Berpikir Bebas Melawan Arus

Jokowi dan Dogma Politik

Di Indonesia, politik adalah pembahasan yang tidak pernah mati. Bahkan, tidak sedikit orang yang tiba-tiba menjadi ahli politik ketika telah membahas politik—terlebih di media sosial. Ini adalah salah satu kemampuan dari masyarakat kita; dari seorang awam yang mampu bermetamorfosis menjadi ahli politik, hanya karena mengikuti tren atau bisa jadi karena variabel lain. Bagi sebagian orang, politik seperti film hitam-putih yang hanya memiliki dua warna. Politik bagaikan panggung bagi para pembenci-pemuja untuk menampilkan ritual menghujat dan membela. 

Pasca revolusi kognitif Homo sapiens, manusia sebenarnya telah dihadapkan pada pelbagai macam dogma: mulai dari dogma agama hingga preferensi politik. Dogma seperti ini selalu menimbulkan bias-bias dalam pemikiran manusia; akibatnya, kita menjadi tidak bisa melihat persoalan dengan benar. Pada konteks preferensi politik di Indonesia (terkait pak Jokowi), orang yang terjebak dalam dogma, cenderung mensimplifikasi persoalan. Permasalahan kompleks di negeri ini pun tereduksi menjadi dua kutub: pro-Jokowi dan kontra-Jokowi.

Bagi yang pro-Jokowi, mereka melihat Jokowi sebagai seorang messiah, bahwa apa yang dilakukan Pak Jokowi selalu benar. Sebaliknya, bagi yang kontra-Jokowi, mereka melihat Pak Jokowi sebagai sosok yang 'selalu salah'. Mereka selalu mencari-cari kesalahan Pak Jokowi, baik yang dilakukannya ataupun yang tidak dilakukannya. Jokowi pun menjadi sosok obsesional bagi sebagian orang; sedikit memelintir ucapan Karl Marx, "Jokowi adalah candu"—bahwa Jokowi telah menjadi candu baru.

Di mata para pecandu, yang terlihat bukan lagi substansi kebijakan politiknya; melainkan hal-hal sepele yang sebenarnya tidak berkaitan dengan kebijakan politik tokoh tersebut—mulai dari cara makan, cara berpakaian, ras, hingga ke ranah yang lebih privat seperti agama. Memang sesuatu yang wajar jika hal remeh-temeh dari seorang tokoh publik terus diperhatikan. Namun, jika hal itu dijadikan pembenaran untuk “menjatuhkan” tokoh publik tersebut, maka mungkin saja ada yang salah dengan nalar kita.

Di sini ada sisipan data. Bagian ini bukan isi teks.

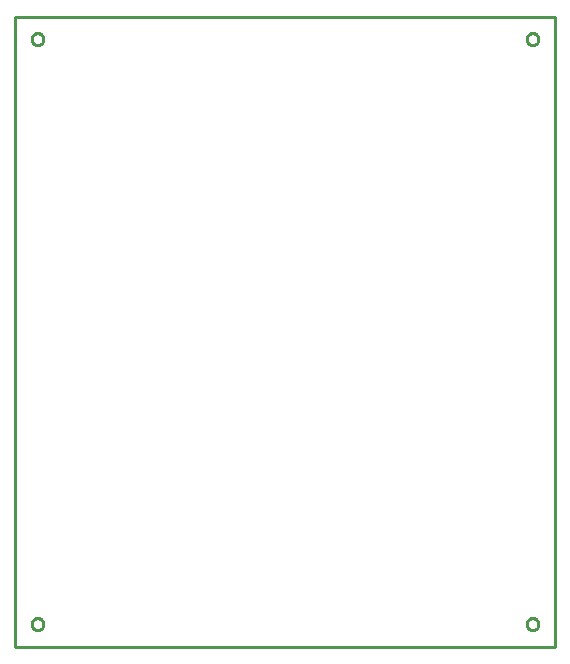
<source format=gbr>
G04 EAGLE Gerber RS-274X export*
G75*
%MOMM*%
%FSLAX34Y34*%
%LPD*%
%IN*%
%IPPOS*%
%AMOC8*
5,1,8,0,0,1.08239X$1,22.5*%
G01*
%ADD10C,0.254000*%


D10*
X0Y25400D02*
X457254Y25400D01*
X457254Y558802D01*
X254Y558802D01*
X0Y25400D01*
X24050Y44169D02*
X23987Y43611D01*
X23862Y43064D01*
X23677Y42534D01*
X23433Y42028D01*
X23134Y41552D01*
X22784Y41113D01*
X22387Y40716D01*
X21948Y40366D01*
X21472Y40067D01*
X20966Y39823D01*
X20436Y39638D01*
X19889Y39513D01*
X19331Y39450D01*
X18769Y39450D01*
X18211Y39513D01*
X17664Y39638D01*
X17134Y39823D01*
X16628Y40067D01*
X16152Y40366D01*
X15713Y40716D01*
X15316Y41113D01*
X14966Y41552D01*
X14667Y42028D01*
X14423Y42534D01*
X14238Y43064D01*
X14113Y43611D01*
X14050Y44169D01*
X14050Y44731D01*
X14113Y45289D01*
X14238Y45836D01*
X14423Y46366D01*
X14667Y46872D01*
X14966Y47348D01*
X15316Y47787D01*
X15713Y48184D01*
X16152Y48534D01*
X16628Y48833D01*
X17134Y49077D01*
X17664Y49262D01*
X18211Y49387D01*
X18769Y49450D01*
X19331Y49450D01*
X19889Y49387D01*
X20436Y49262D01*
X20966Y49077D01*
X21472Y48833D01*
X21948Y48534D01*
X22387Y48184D01*
X22784Y47787D01*
X23134Y47348D01*
X23433Y46872D01*
X23677Y46366D01*
X23862Y45836D01*
X23987Y45289D01*
X24050Y44731D01*
X24050Y44169D01*
X443150Y44169D02*
X443087Y43611D01*
X442962Y43064D01*
X442777Y42534D01*
X442533Y42028D01*
X442234Y41552D01*
X441884Y41113D01*
X441487Y40716D01*
X441048Y40366D01*
X440572Y40067D01*
X440066Y39823D01*
X439536Y39638D01*
X438989Y39513D01*
X438431Y39450D01*
X437869Y39450D01*
X437311Y39513D01*
X436764Y39638D01*
X436234Y39823D01*
X435728Y40067D01*
X435252Y40366D01*
X434813Y40716D01*
X434416Y41113D01*
X434066Y41552D01*
X433767Y42028D01*
X433523Y42534D01*
X433338Y43064D01*
X433213Y43611D01*
X433150Y44169D01*
X433150Y44731D01*
X433213Y45289D01*
X433338Y45836D01*
X433523Y46366D01*
X433767Y46872D01*
X434066Y47348D01*
X434416Y47787D01*
X434813Y48184D01*
X435252Y48534D01*
X435728Y48833D01*
X436234Y49077D01*
X436764Y49262D01*
X437311Y49387D01*
X437869Y49450D01*
X438431Y49450D01*
X438989Y49387D01*
X439536Y49262D01*
X440066Y49077D01*
X440572Y48833D01*
X441048Y48534D01*
X441487Y48184D01*
X441884Y47787D01*
X442234Y47348D01*
X442533Y46872D01*
X442777Y46366D01*
X442962Y45836D01*
X443087Y45289D01*
X443150Y44731D01*
X443150Y44169D01*
X24050Y539469D02*
X23987Y538911D01*
X23862Y538364D01*
X23677Y537834D01*
X23433Y537328D01*
X23134Y536852D01*
X22784Y536413D01*
X22387Y536016D01*
X21948Y535666D01*
X21472Y535367D01*
X20966Y535123D01*
X20436Y534938D01*
X19889Y534813D01*
X19331Y534750D01*
X18769Y534750D01*
X18211Y534813D01*
X17664Y534938D01*
X17134Y535123D01*
X16628Y535367D01*
X16152Y535666D01*
X15713Y536016D01*
X15316Y536413D01*
X14966Y536852D01*
X14667Y537328D01*
X14423Y537834D01*
X14238Y538364D01*
X14113Y538911D01*
X14050Y539469D01*
X14050Y540031D01*
X14113Y540589D01*
X14238Y541136D01*
X14423Y541666D01*
X14667Y542172D01*
X14966Y542648D01*
X15316Y543087D01*
X15713Y543484D01*
X16152Y543834D01*
X16628Y544133D01*
X17134Y544377D01*
X17664Y544562D01*
X18211Y544687D01*
X18769Y544750D01*
X19331Y544750D01*
X19889Y544687D01*
X20436Y544562D01*
X20966Y544377D01*
X21472Y544133D01*
X21948Y543834D01*
X22387Y543484D01*
X22784Y543087D01*
X23134Y542648D01*
X23433Y542172D01*
X23677Y541666D01*
X23862Y541136D01*
X23987Y540589D01*
X24050Y540031D01*
X24050Y539469D01*
X443150Y539469D02*
X443087Y538911D01*
X442962Y538364D01*
X442777Y537834D01*
X442533Y537328D01*
X442234Y536852D01*
X441884Y536413D01*
X441487Y536016D01*
X441048Y535666D01*
X440572Y535367D01*
X440066Y535123D01*
X439536Y534938D01*
X438989Y534813D01*
X438431Y534750D01*
X437869Y534750D01*
X437311Y534813D01*
X436764Y534938D01*
X436234Y535123D01*
X435728Y535367D01*
X435252Y535666D01*
X434813Y536016D01*
X434416Y536413D01*
X434066Y536852D01*
X433767Y537328D01*
X433523Y537834D01*
X433338Y538364D01*
X433213Y538911D01*
X433150Y539469D01*
X433150Y540031D01*
X433213Y540589D01*
X433338Y541136D01*
X433523Y541666D01*
X433767Y542172D01*
X434066Y542648D01*
X434416Y543087D01*
X434813Y543484D01*
X435252Y543834D01*
X435728Y544133D01*
X436234Y544377D01*
X436764Y544562D01*
X437311Y544687D01*
X437869Y544750D01*
X438431Y544750D01*
X438989Y544687D01*
X439536Y544562D01*
X440066Y544377D01*
X440572Y544133D01*
X441048Y543834D01*
X441487Y543484D01*
X441884Y543087D01*
X442234Y542648D01*
X442533Y542172D01*
X442777Y541666D01*
X442962Y541136D01*
X443087Y540589D01*
X443150Y540031D01*
X443150Y539469D01*
M02*

</source>
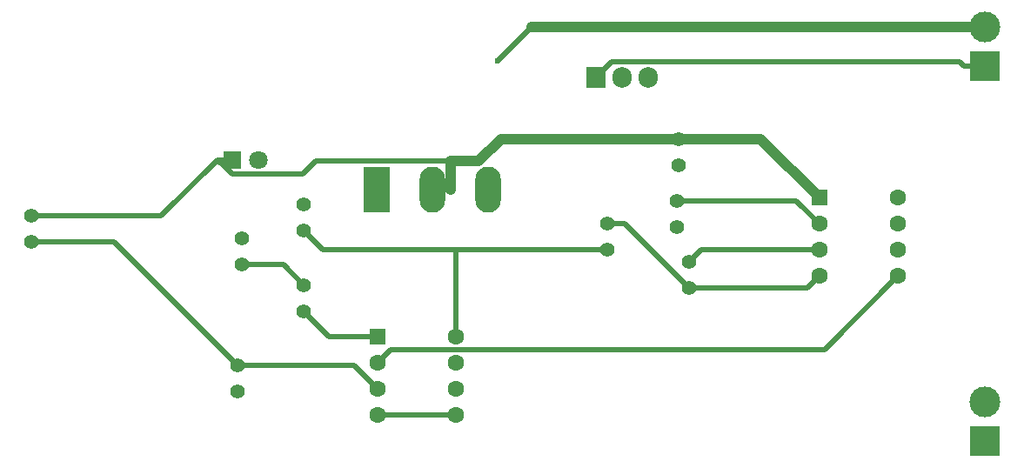
<source format=gbr>
%TF.GenerationSoftware,KiCad,Pcbnew,9.0.2-9.0.2-0~ubuntu24.04.1*%
%TF.CreationDate,2025-10-22T08:36:29+03:00*%
%TF.ProjectId,atlas-test-task,61746c61-732d-4746-9573-742d7461736b,rev?*%
%TF.SameCoordinates,Original*%
%TF.FileFunction,Copper,L1,Top*%
%TF.FilePolarity,Positive*%
%FSLAX46Y46*%
G04 Gerber Fmt 4.6, Leading zero omitted, Abs format (unit mm)*
G04 Created by KiCad (PCBNEW 9.0.2-9.0.2-0~ubuntu24.04.1) date 2025-10-22 08:36:29*
%MOMM*%
%LPD*%
G01*
G04 APERTURE LIST*
G04 Aperture macros list*
%AMRoundRect*
0 Rectangle with rounded corners*
0 $1 Rounding radius*
0 $2 $3 $4 $5 $6 $7 $8 $9 X,Y pos of 4 corners*
0 Add a 4 corners polygon primitive as box body*
4,1,4,$2,$3,$4,$5,$6,$7,$8,$9,$2,$3,0*
0 Add four circle primitives for the rounded corners*
1,1,$1+$1,$2,$3*
1,1,$1+$1,$4,$5*
1,1,$1+$1,$6,$7*
1,1,$1+$1,$8,$9*
0 Add four rect primitives between the rounded corners*
20,1,$1+$1,$2,$3,$4,$5,0*
20,1,$1+$1,$4,$5,$6,$7,0*
20,1,$1+$1,$6,$7,$8,$9,0*
20,1,$1+$1,$8,$9,$2,$3,0*%
G04 Aperture macros list end*
%TA.AperFunction,ComponentPad*%
%ADD10C,1.400000*%
%TD*%
%TA.AperFunction,ComponentPad*%
%ADD11R,3.000000X3.000000*%
%TD*%
%TA.AperFunction,ComponentPad*%
%ADD12C,3.000000*%
%TD*%
%TA.AperFunction,ComponentPad*%
%ADD13R,2.500000X4.500000*%
%TD*%
%TA.AperFunction,ComponentPad*%
%ADD14O,2.500000X4.500000*%
%TD*%
%TA.AperFunction,ComponentPad*%
%ADD15RoundRect,0.250000X-0.550000X-0.550000X0.550000X-0.550000X0.550000X0.550000X-0.550000X0.550000X0*%
%TD*%
%TA.AperFunction,ComponentPad*%
%ADD16C,1.600000*%
%TD*%
%TA.AperFunction,ComponentPad*%
%ADD17R,1.905000X2.000000*%
%TD*%
%TA.AperFunction,ComponentPad*%
%ADD18O,1.905000X2.000000*%
%TD*%
%TA.AperFunction,ComponentPad*%
%ADD19R,1.800000X1.800000*%
%TD*%
%TA.AperFunction,ComponentPad*%
%ADD20C,1.800000*%
%TD*%
%TA.AperFunction,ViaPad*%
%ADD21C,0.600000*%
%TD*%
%TA.AperFunction,Conductor*%
%ADD22C,1.000000*%
%TD*%
%TA.AperFunction,Conductor*%
%ADD23C,0.500000*%
%TD*%
G04 APERTURE END LIST*
D10*
%TO.P,R2,1*%
%TO.N,5v*%
X90460000Y-95850000D03*
%TO.P,R2,2*%
%TO.N,Net-(R2-Pad2)*%
X90460000Y-93310000D03*
%TD*%
%TO.P,R3,1*%
%TO.N,5v*%
X120000000Y-97720000D03*
%TO.P,R3,2*%
%TO.N,Net-(R3-Pad2)*%
X120000000Y-95180000D03*
%TD*%
D11*
%TO.P,J3,1,Pin_1*%
%TO.N,VCC*%
X156750000Y-79907500D03*
D12*
%TO.P,J3,2,Pin_2*%
%TO.N,Net-(J3-Pin_2)*%
X156750000Y-76027500D03*
%TD*%
D10*
%TO.P,R8,1*%
%TO.N,Net-(R2-Pad2)*%
X90500000Y-103720000D03*
%TO.P,R8,2*%
%TO.N,Net-(Q2-B)*%
X90500000Y-101180000D03*
%TD*%
%TO.P,R5,1*%
%TO.N,Net-(R4-Pad2)*%
X126780000Y-95500000D03*
%TO.P,R5,2*%
%TO.N,Net-(R5-Pad2)*%
X126780000Y-92960000D03*
%TD*%
%TO.P,R7,1*%
%TO.N,Net-(R5-Pad2)*%
X127000000Y-89500000D03*
%TO.P,R7,2*%
%TO.N,GND*%
X127000000Y-86960000D03*
%TD*%
D13*
%TO.P,Q2,1,B*%
%TO.N,Net-(Q2-B)*%
X97550000Y-91875000D03*
D14*
%TO.P,Q2,2,E*%
%TO.N,GND*%
X103000000Y-91875000D03*
%TO.P,Q2,3,C*%
%TO.N,Net-(J3-Pin_2)*%
X108450000Y-91875000D03*
%TD*%
D10*
%TO.P,R6,1*%
%TO.N,Net-(Q2-B)*%
X84500000Y-99220000D03*
%TO.P,R6,2*%
%TO.N,Net-(D1-A)*%
X84500000Y-96680000D03*
%TD*%
%TO.P,pt1000,1*%
%TO.N,Net-(U2A-+)*%
X64000000Y-97000000D03*
%TO.P,pt1000,2*%
%TO.N,GND*%
X64000000Y-94460000D03*
%TD*%
D15*
%TO.P,SW1,1*%
%TO.N,GND*%
X140695000Y-92702500D03*
D16*
%TO.P,SW1,2*%
%TO.N,Net-(R5-Pad2)*%
X140695000Y-95242500D03*
%TO.P,SW1,3*%
%TO.N,Net-(R4-Pad2)*%
X140695000Y-97782500D03*
%TO.P,SW1,4*%
%TO.N,Net-(R3-Pad2)*%
X140695000Y-100322500D03*
%TO.P,SW1,5*%
%TO.N,Net-(U2A--)*%
X148315000Y-100322500D03*
%TO.P,SW1,6*%
X148315000Y-97782500D03*
%TO.P,SW1,7*%
X148315000Y-95242500D03*
%TO.P,SW1,8*%
X148315000Y-92702500D03*
%TD*%
D10*
%TO.P,R1,1*%
%TO.N,5v*%
X84000000Y-111500000D03*
%TO.P,R1,2*%
%TO.N,Net-(U2A-+)*%
X84000000Y-108960000D03*
%TD*%
D15*
%TO.P,U2,1*%
%TO.N,Net-(R2-Pad2)*%
X97695000Y-106190000D03*
D16*
%TO.P,U2,2,-*%
%TO.N,Net-(U2A--)*%
X97695000Y-108730000D03*
%TO.P,U2,3,+*%
%TO.N,Net-(U2A-+)*%
X97695000Y-111270000D03*
%TO.P,U2,4,V-*%
%TO.N,GND*%
X97695000Y-113810000D03*
%TO.P,U2,5,+*%
X105315000Y-113810000D03*
%TO.P,U2,6,-*%
X105315000Y-111270000D03*
%TO.P,U2,7*%
%TO.N,unconnected-(U2-Pad7)*%
X105315000Y-108730000D03*
%TO.P,U2,8,V+*%
%TO.N,5v*%
X105315000Y-106190000D03*
%TD*%
D11*
%TO.P,J1,1,Pin_1*%
%TO.N,GND*%
X156750000Y-116407500D03*
D12*
%TO.P,J1,2,Pin_2*%
%TO.N,VCC*%
X156750000Y-112527500D03*
%TD*%
D17*
%TO.P,U1,1,VI*%
%TO.N,VCC*%
X118960000Y-80950000D03*
D18*
%TO.P,U1,2,GND*%
%TO.N,GND*%
X121500000Y-80950000D03*
%TO.P,U1,3,VO*%
%TO.N,5v*%
X124040000Y-80950000D03*
%TD*%
D19*
%TO.P,D1,1,K*%
%TO.N,GND*%
X83500000Y-89000000D03*
D20*
%TO.P,D1,2,A*%
%TO.N,Net-(D1-A)*%
X86040000Y-89000000D03*
%TD*%
D10*
%TO.P,R4,1*%
%TO.N,Net-(R3-Pad2)*%
X128000000Y-101500000D03*
%TO.P,R4,2*%
%TO.N,Net-(R4-Pad2)*%
X128000000Y-98960000D03*
%TD*%
D21*
%TO.N,Net-(J3-Pin_2)*%
X109347300Y-79327600D03*
%TD*%
D22*
%TO.N,GND*%
X140695000Y-92702500D02*
X134952500Y-86960000D01*
%TO.N,Net-(J3-Pin_2)*%
X112647400Y-76027500D02*
X156750000Y-76027500D01*
D23*
%TO.N,GND*%
X82100000Y-89000000D02*
X83506700Y-90406700D01*
X83506700Y-90406700D02*
X90374200Y-90406700D01*
D22*
X104750000Y-89112500D02*
X104750000Y-91875000D01*
D23*
X90374200Y-90406700D02*
X91668400Y-89112500D01*
X97695000Y-113810000D02*
X105315000Y-113810000D01*
D22*
X109665000Y-86960000D02*
X107512500Y-89112500D01*
D23*
X64000000Y-94480000D02*
X64000000Y-94500000D01*
X64000000Y-94460000D02*
X64000000Y-94480000D01*
X103000000Y-91875000D02*
X104750000Y-91875000D01*
X83500000Y-89000000D02*
X82100000Y-89000000D01*
X91668400Y-89112500D02*
X104750000Y-89112500D01*
D22*
X134952500Y-86960000D02*
X127000000Y-86960000D01*
X127000000Y-86960000D02*
X109665000Y-86960000D01*
X107512500Y-89112500D02*
X104750000Y-89112500D01*
D23*
X64000000Y-94480000D02*
X76620000Y-94480000D01*
X76620000Y-94480000D02*
X82100000Y-89000000D01*
%TO.N,VCC*%
X118960000Y-80950000D02*
X120463900Y-79446100D01*
X120463900Y-79446100D02*
X154288600Y-79446100D01*
X154288600Y-79446100D02*
X154750000Y-79907500D01*
X156750000Y-79907500D02*
X154750000Y-79907500D01*
%TO.N,Net-(J3-Pin_2)*%
X109347300Y-79327600D02*
X112647400Y-76027500D01*
X112647400Y-76027500D02*
X109347300Y-79327600D01*
X109347300Y-79327600D02*
X112647400Y-76027500D01*
%TO.N,Net-(Q2-B)*%
X88540000Y-99220000D02*
X90500000Y-101180000D01*
X84500000Y-99220000D02*
X88540000Y-99220000D01*
%TO.N,5v*%
X105315000Y-106190000D02*
X105315000Y-97720000D01*
X105315000Y-97720000D02*
X92330000Y-97720000D01*
X92330000Y-97720000D02*
X90460000Y-95850000D01*
X120000000Y-97720000D02*
X105315000Y-97720000D01*
%TO.N,Net-(U2A-+)*%
X84000000Y-108960000D02*
X95385000Y-108960000D01*
X84000000Y-108960000D02*
X72040000Y-97000000D01*
X72040000Y-97000000D02*
X64000000Y-97000000D01*
X95385000Y-108960000D02*
X97695000Y-111270000D01*
%TO.N,Net-(R3-Pad2)*%
X140695000Y-100322500D02*
X139517500Y-101500000D01*
X121680000Y-95180000D02*
X120000000Y-95180000D01*
X128000000Y-101500000D02*
X121680000Y-95180000D01*
X139517500Y-101500000D02*
X128000000Y-101500000D01*
%TO.N,Net-(R4-Pad2)*%
X140695000Y-97782500D02*
X129177500Y-97782500D01*
X129177500Y-97782500D02*
X128000000Y-98960000D01*
%TO.N,Net-(R5-Pad2)*%
X138412500Y-92960000D02*
X140695000Y-95242500D01*
X126780000Y-92960000D02*
X138412500Y-92960000D01*
%TO.N,Net-(R2-Pad2)*%
X97695000Y-106190000D02*
X92970000Y-106190000D01*
X92970000Y-106190000D02*
X90500000Y-103720000D01*
%TO.N,Net-(U2A--)*%
X97695000Y-108730000D02*
X98964900Y-107460100D01*
X98964900Y-107460100D02*
X141177400Y-107460100D01*
X141177400Y-107460100D02*
X148315000Y-100322500D01*
%TD*%
M02*

</source>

Begitulah sedikit cerminan di republik kita. Masih hangat ketika Pak Jokowi “diserang” hanya karena beliau makan dengan posisi berdiri atau ketika Pak Jokowi disanjung karena perkara jam tangan—sewaktu Setya Novanto menggunakan jam tangan Richard Mille lalu dibandingkan dengan Jokowi yang sederhana. Politik seolah menjadi “agama baru”, dimana tokoh politik menjadi “Tuhannya” dan dua mazhab pembenci-pemuja yang berperan sebagai “kaum beriman dan pembangkang”. Lalu, perubahan seperti apa yang diharapkan dengan pandangan politik seperti ini?

Ketika seorang tokoh politik menduduki jabatan tertentu, maka kebijakan politiknya lah yang mewakili dirinya. Sehingga yang perlu diperhatikan adalah kebijakan politiknya, bukan hal remeh-temeh dari kehidupan personalnya. Pada akhirnya, orang yang terjebak dalam sudut pandang hitam-putih, ibarat orang yang beriman dengan buta; tergantung imannya berada di posisi yang mana: pemuja ataukah pembangkang.